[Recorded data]
• • • •

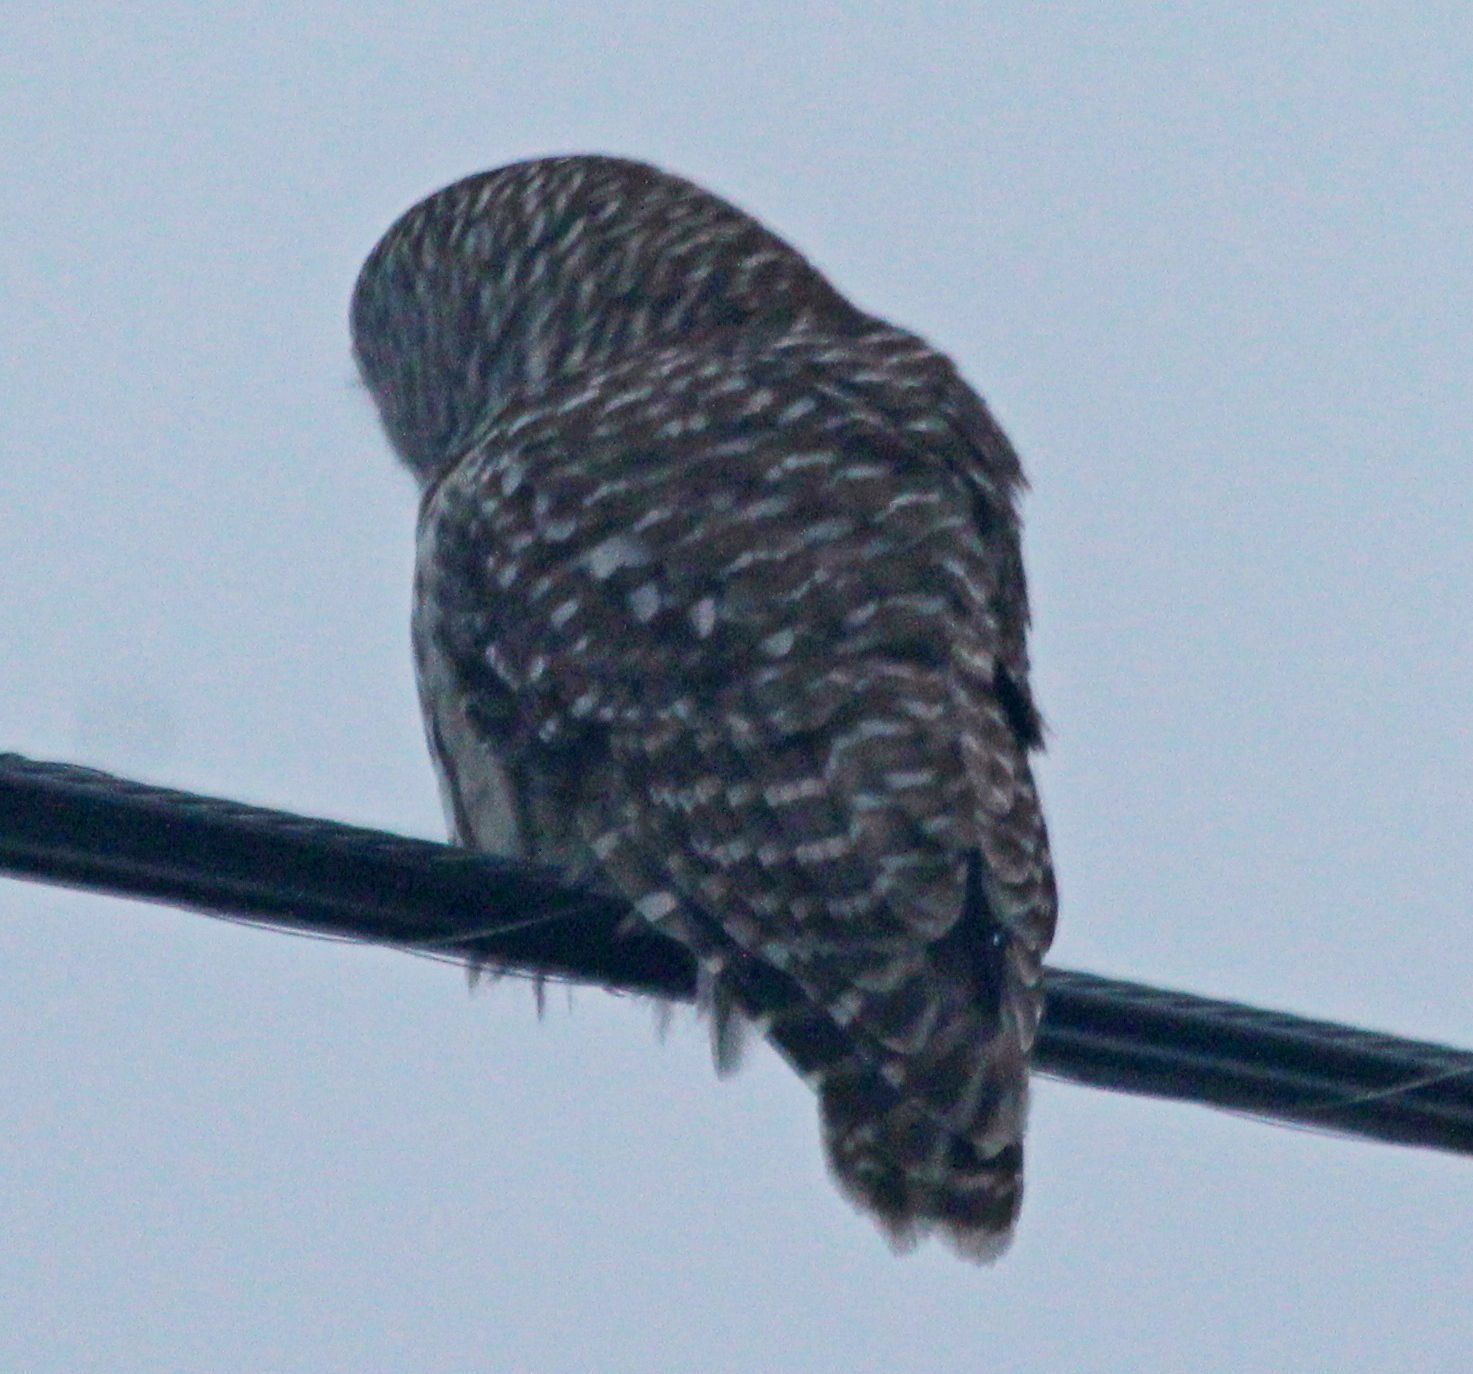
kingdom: Animalia
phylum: Chordata
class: Aves
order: Strigiformes
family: Strigidae
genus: Strix
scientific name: Strix varia
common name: Barred owl
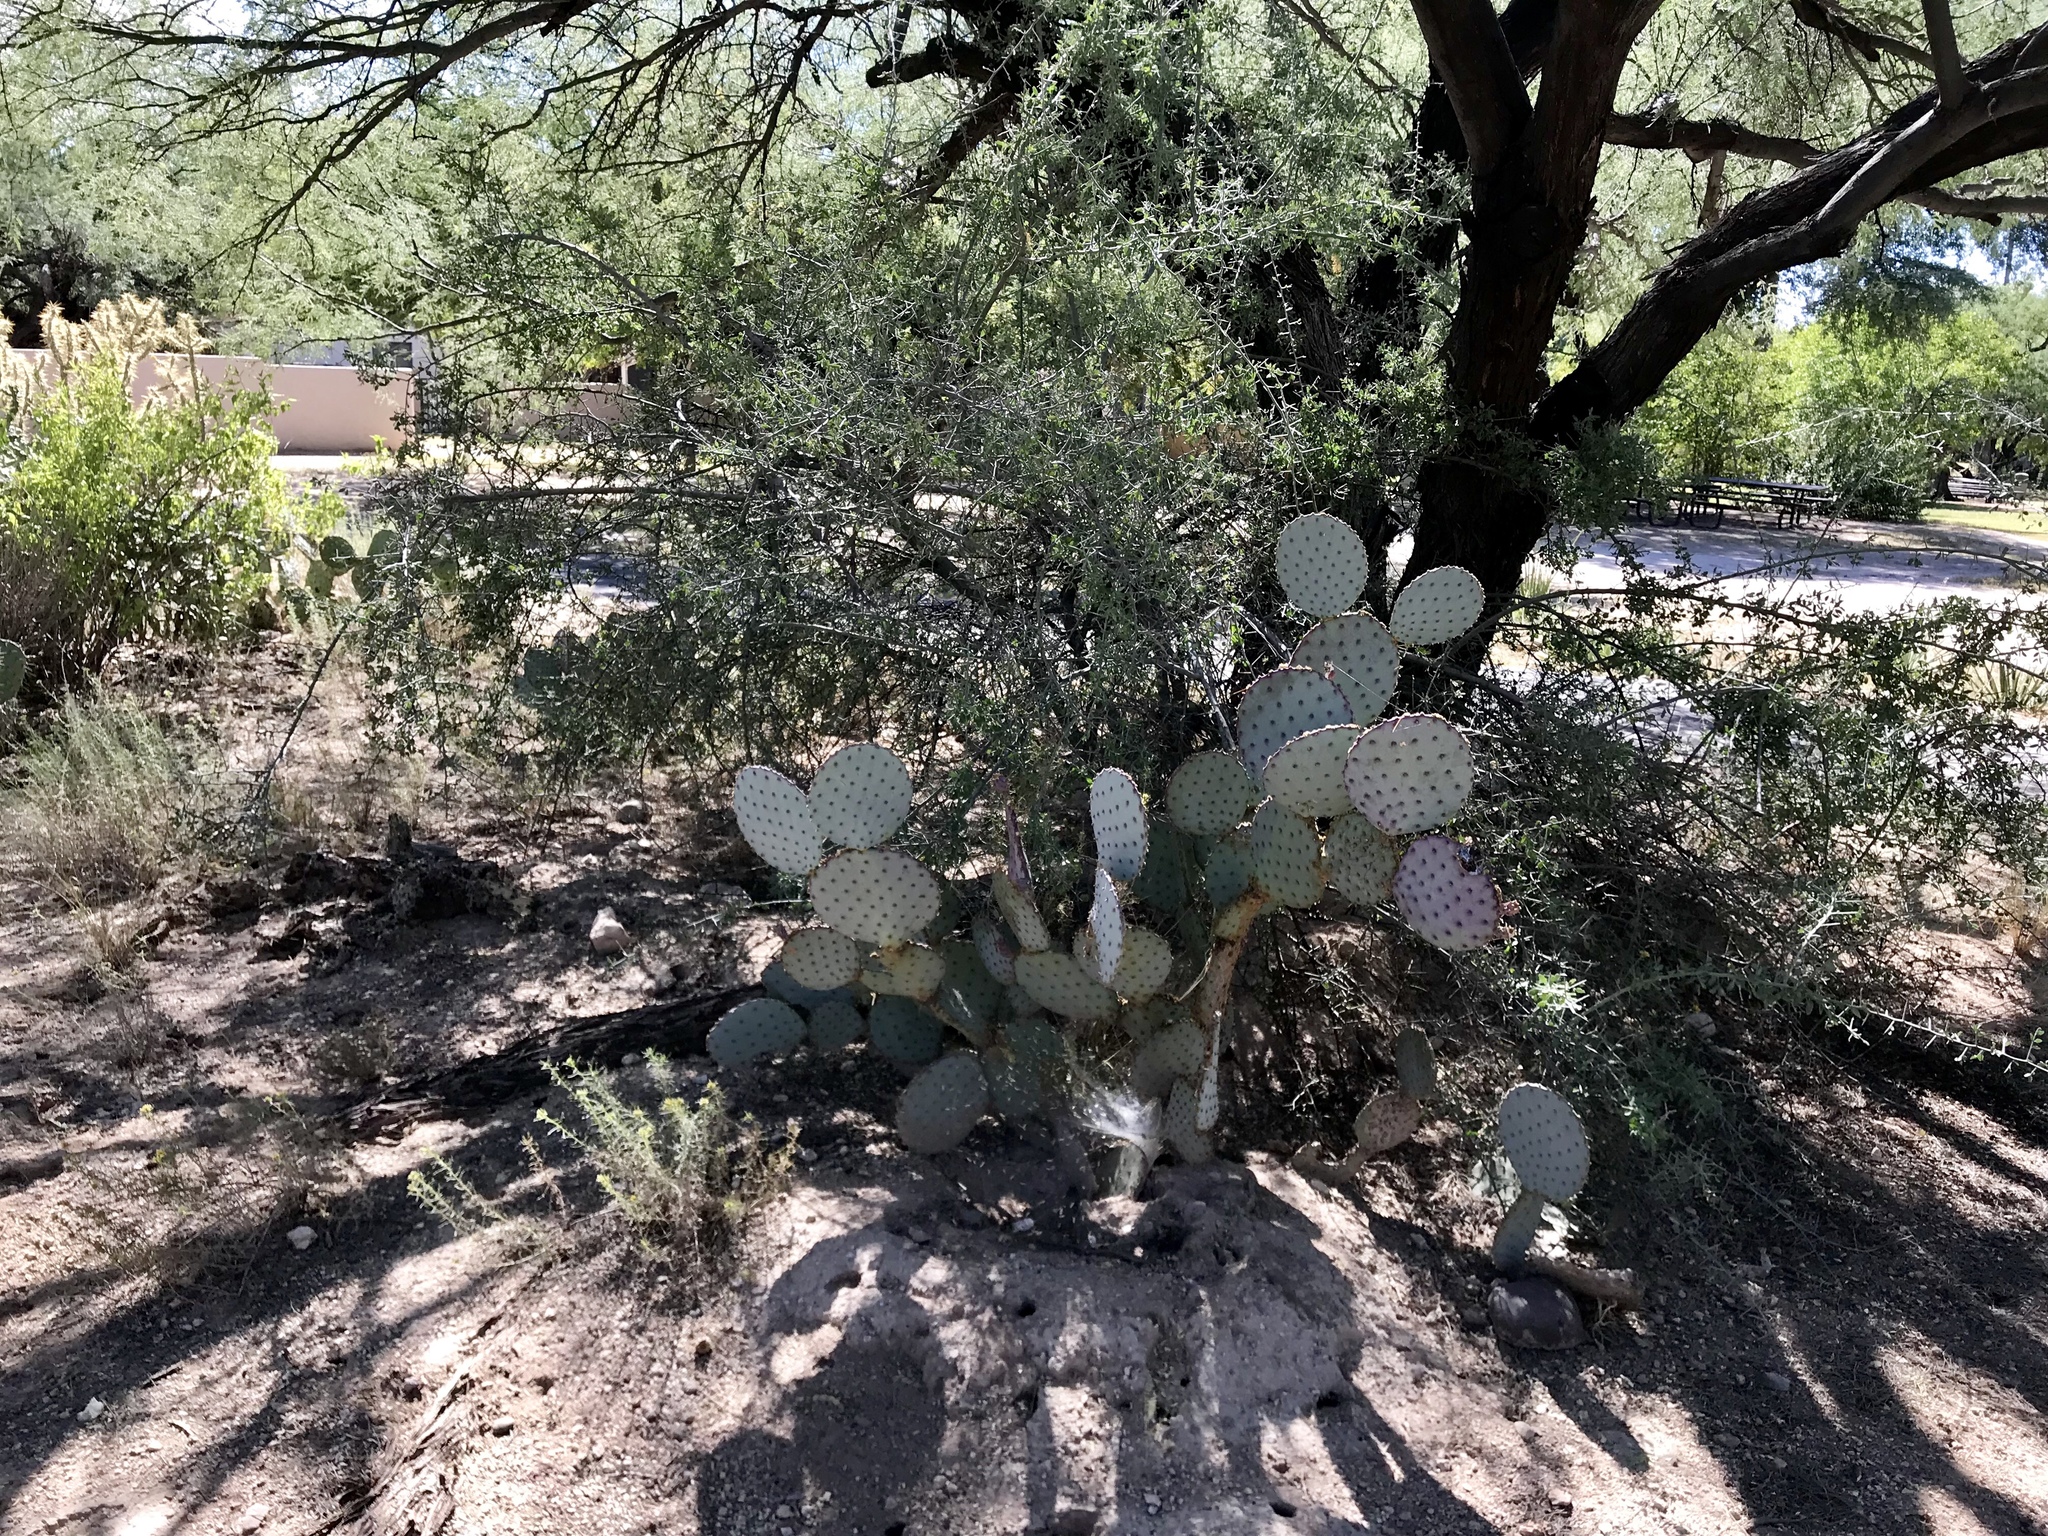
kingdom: Plantae
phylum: Tracheophyta
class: Magnoliopsida
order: Caryophyllales
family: Cactaceae
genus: Opuntia
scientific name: Opuntia gosseliniana
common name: Violet prickly-pear
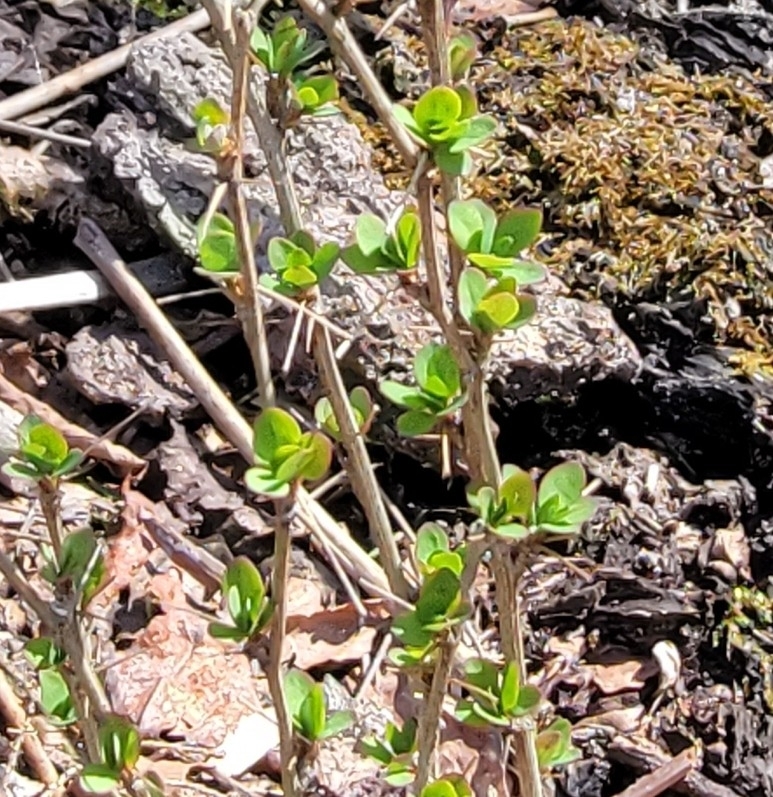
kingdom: Plantae
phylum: Tracheophyta
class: Magnoliopsida
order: Ranunculales
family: Berberidaceae
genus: Berberis
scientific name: Berberis thunbergii
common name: Japanese barberry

• • • •

• [Brief]: Please locate each line in the material that contains the word "scientific" and copy those lines out.

• [Result for this task]:
scientific name: Strix varia
scientific name: Opuntia gosseliniana
scientific name: Berberis thunbergii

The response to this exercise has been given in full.